El amerizaje de la cápsula Orion este viernes 10 de abril de 2026 a las 17:07 PDT frente a San Diego marca la conclusión triunfal de la misión Artemis II. Tras recorrer más de 1.1 millones de kilómetros en una trayectoria de retorno libre, la tripulación integrada por Reid Wiseman, Victor Glover, Christina Koch y Jeremy Hansen ha validado la capacidad operativa de la NASA para proyectar presencia humana más allá de la órbita baja terrestre, estableciendo un precedente técnico para la próxima misión de descenso lunar.
Retorno balístico y protocolos de recuperación en el Pacífico
La fase final de la misión exigió una precisión milimétrica en la dinámica de vuelo. A las 17:33 EDT, la cápsula se desprendió del Módulo de Servicio Europeo, iniciando una caída libre controlada hacia la atmósfera superior. Al alcanzar una velocidad de 38,367 km/h, la fricción atmosférica generó una capa de plasma que elevó las temperaturas en el escudo térmico hasta los 2,760 °C, provocando el esperado silencio de comunicaciones de varios minutos.
La secuencia de frenado se ejecutó sin anomalías: tras la apertura de los paracaídas de frenado (drogue chutes), se desplegaron los tres paracaídas principales que estabilizaron la nave hasta reducir su velocidad a 32 km/h. Tras el impacto, el buque USS John P. Murtha y equipos especializados de la Marina de EE. UU. aseguraron la zona contra posibles emanaciones de gases tóxicos, procediendo a la extracción de los astronautas mediante helicópteros y el remolque de la Orion hacia la cubierta del navío.
Bitácora de vuelo: Del lanzamiento al récord histórico
El despegue y las pruebas de proximidad
La misión inició el 1 de abril de 2026 desde el Centro Espacial Kennedy. A pesar de una detección tardía de un fallo de instrumentación en la batería del Sistema de Aborto de Lanzamiento (LAS), los ingenieros declararon el estado “GO” para el despegue a las 18:35 EDT. Durante el primer día, tras cruzar la Línea de Kármán, la tripulación realizó la prueba de proximidad “Integrity”, tomando el control manual de la Orion para practicar maniobras de acercamiento con la etapa ICPS, una capacidad crítica para futuros acoplamientos en la misión Artemis III.

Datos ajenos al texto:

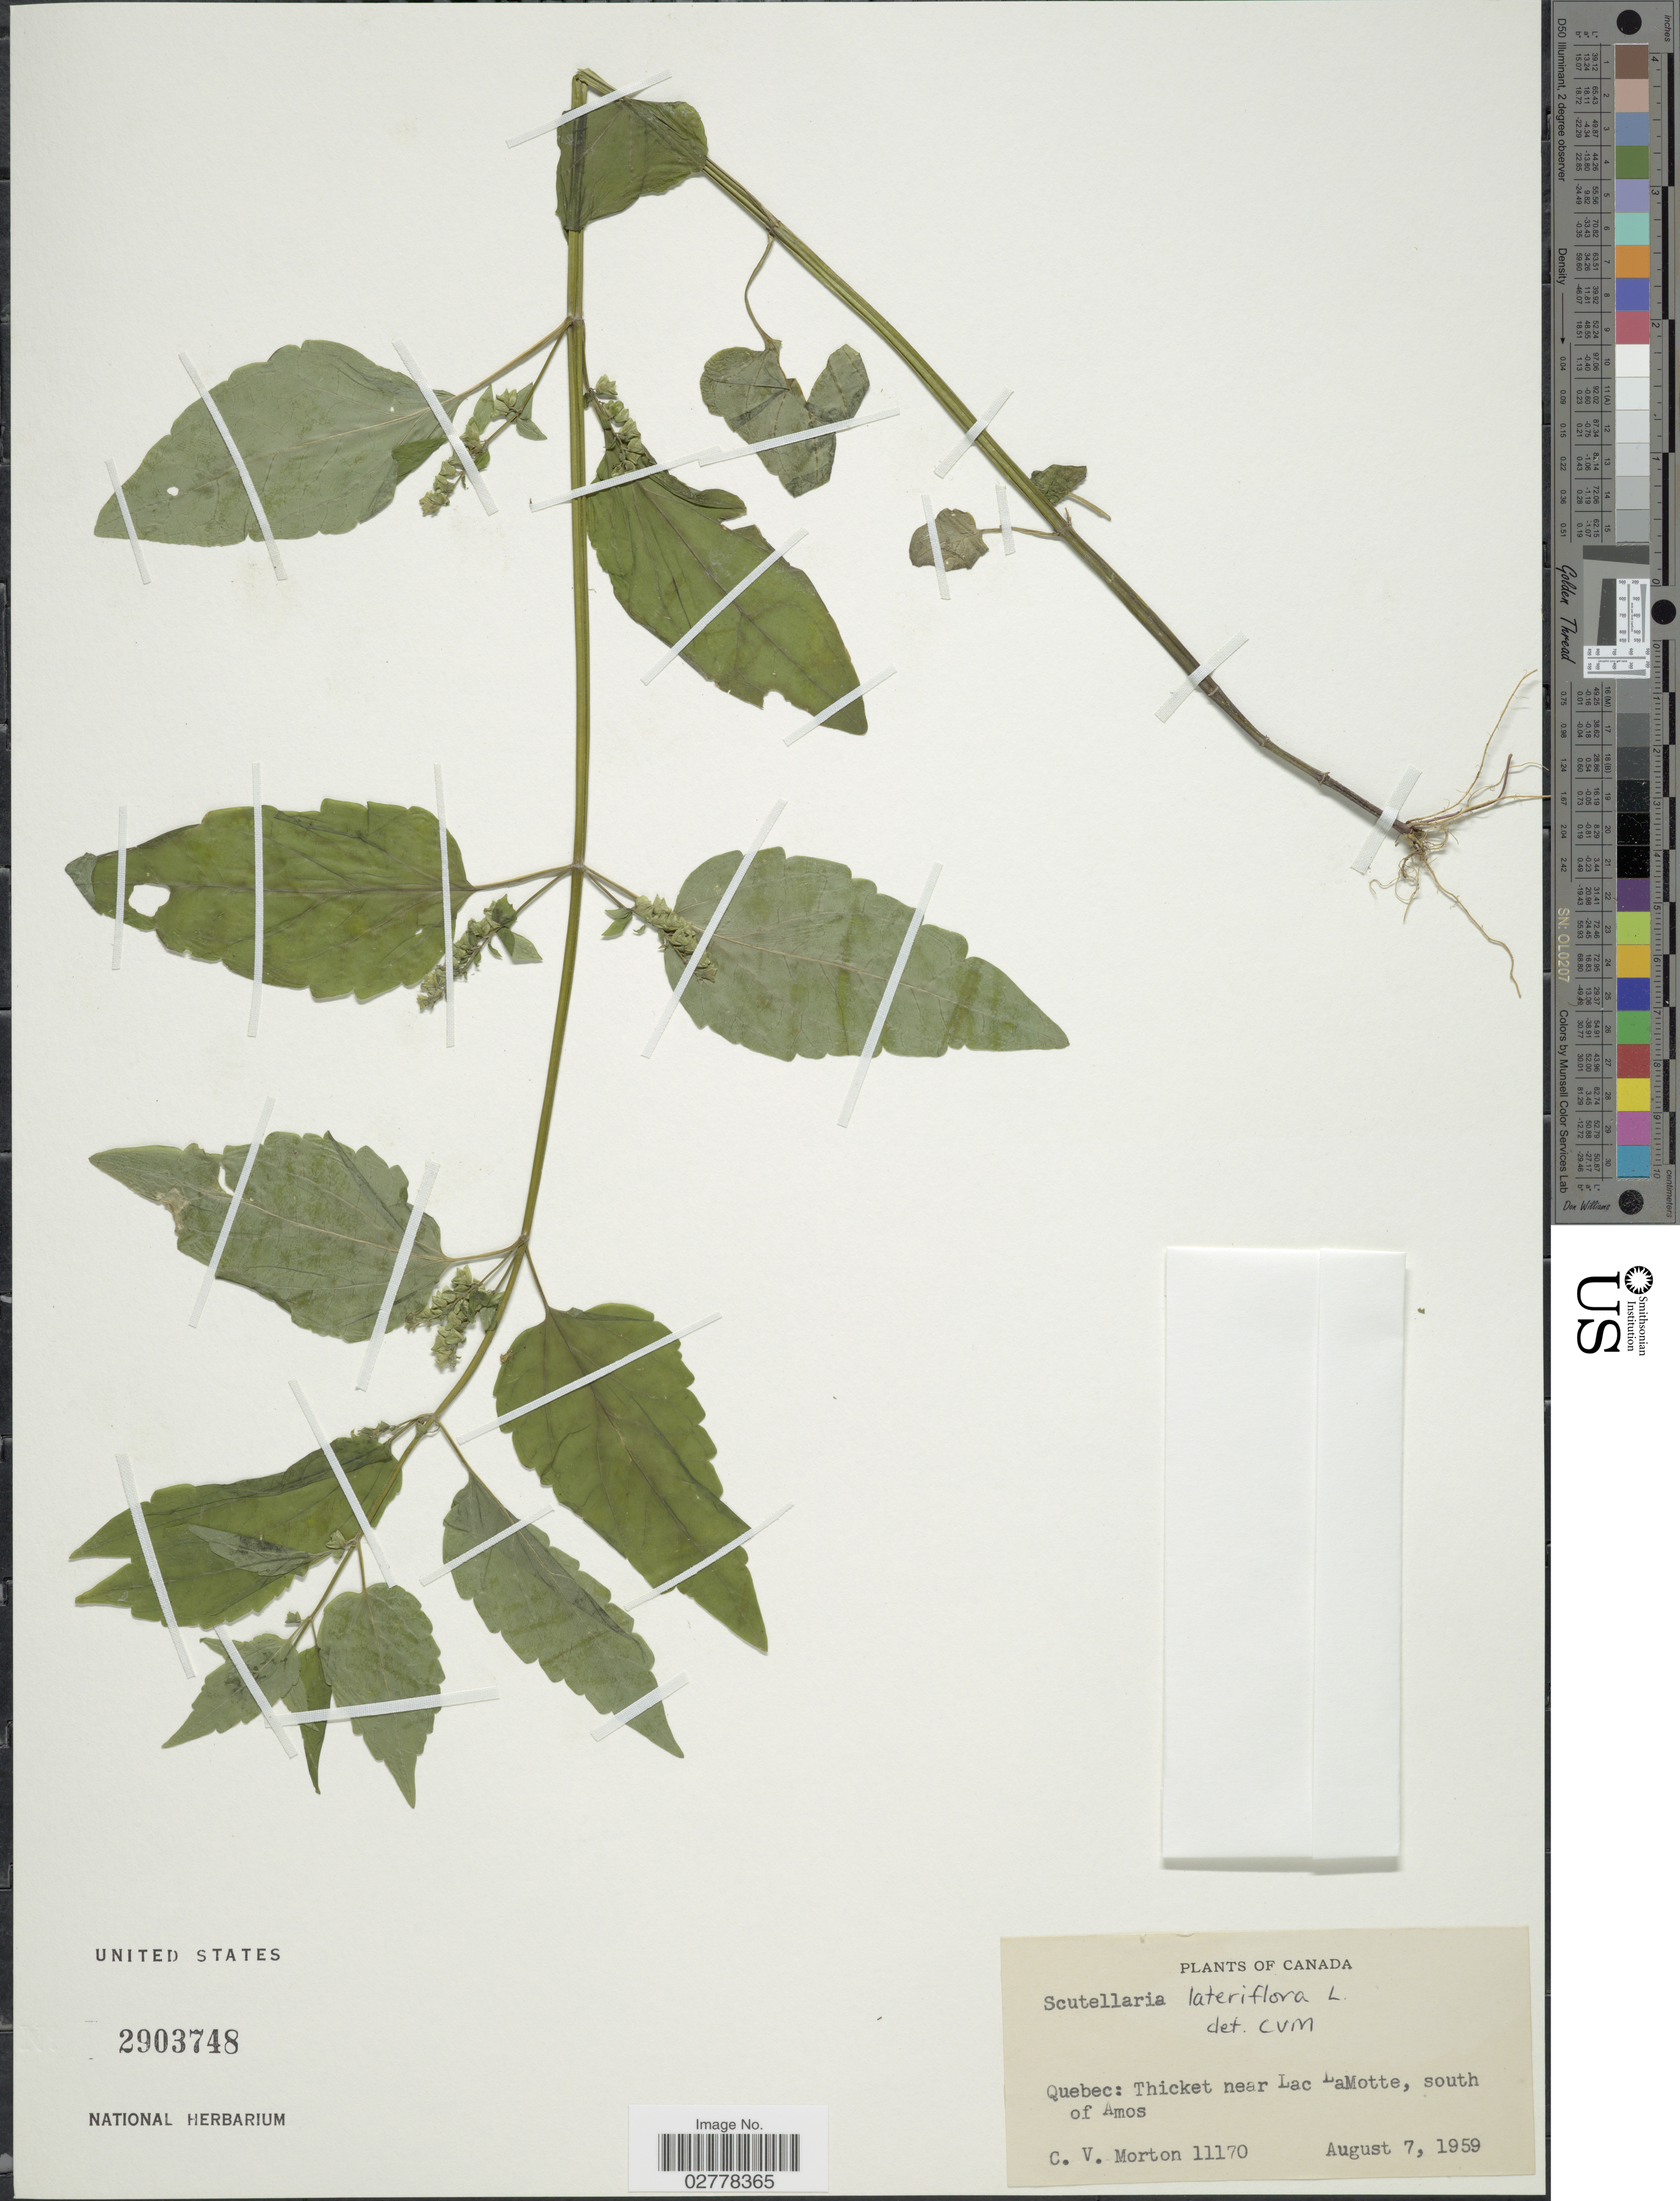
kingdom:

El salto al espacio profundo
El 2 de abril se ejecutó la Inyección Translunar (TLI), donde el encendido de los motores proporcionó el empuje necesario para vencer la gravedad terrestre. A partir del tercer día, la misión priorizó la ciencia biológica y la protección radiológica. Bajo el experimento HERA, se monitoreó el paso por los cinturones de Van Allen y se iniciaron las pruebas AVATAR con chips de células vivas para estudiar el impacto de la radiación cósmica fuera de la magnetosfera.
Hito de distancia y sobrevuelo lunar
El 5 de abril de 2026, Artemis II superó la marca del Apolo 13, estableciendo un nuevo récord de distancia máxima para un vuelo tripulado a 402,336 km de la Tierra. Durante la víspera del sobrevuelo, se configuraron antenas de banda S y Ka para garantizar la reconexión tras el paso por la cara oculta. El 6 de abril, la nave alcanzó su punto más cercano a la superficie lunar (8,900 km), permitiendo a Christina Koch y Jeremy Hansen realizar mapeos geológicos de alta resolución sobre el Polo Sur lunar, datos que serán fundamentales para la logística de la misión Artemis IV.
Arquitectura técnica de la fase de retorno
La etapa de “Trans-Earth Coast” (días 7 al 9) transformó a la Orion en un laboratorio de supervivencia y precisión. Los ingenieros en Houston ejecutaron seis maniobras de corrección de trayectoria (OTC) para ajustar el ángulo de reentrada a 6 grados, evitando que la cápsula rebotara en la atmósfera o se incinerara por un ángulo demasiado pronunciado.
- Sistemas de soporte: Se verificó la eficacia del sistema de reciclaje de agua y la gestión de residuos tras ajustes realizados en el día 4.
- Preparación física: Debido a la inminente exposición a fuerzas de hasta 7G, la tripulación inició protocolos de carga de fluidos (hidratación salina) para prevenir episodios de hipotensión ortostática al reingresar a la gravedad terrestre.
- Comunicaciones láser: Se realizaron demostraciones exitosas de transmisión de datos de alto volumen, enviando videos 4K del sobrevuelo lunar a través de sistemas ópticos, tecnología que se implementará en las futuras misiones a Marte.
El éxito absoluto de Artemis II no solo certifica la robustez del cohete SLS y la cápsula Orion, sino que despeja el camino para el regreso físico del ser humano a la superficie de la Luna, consolidando la posición de la NASA en la nueva era de exploración espacial.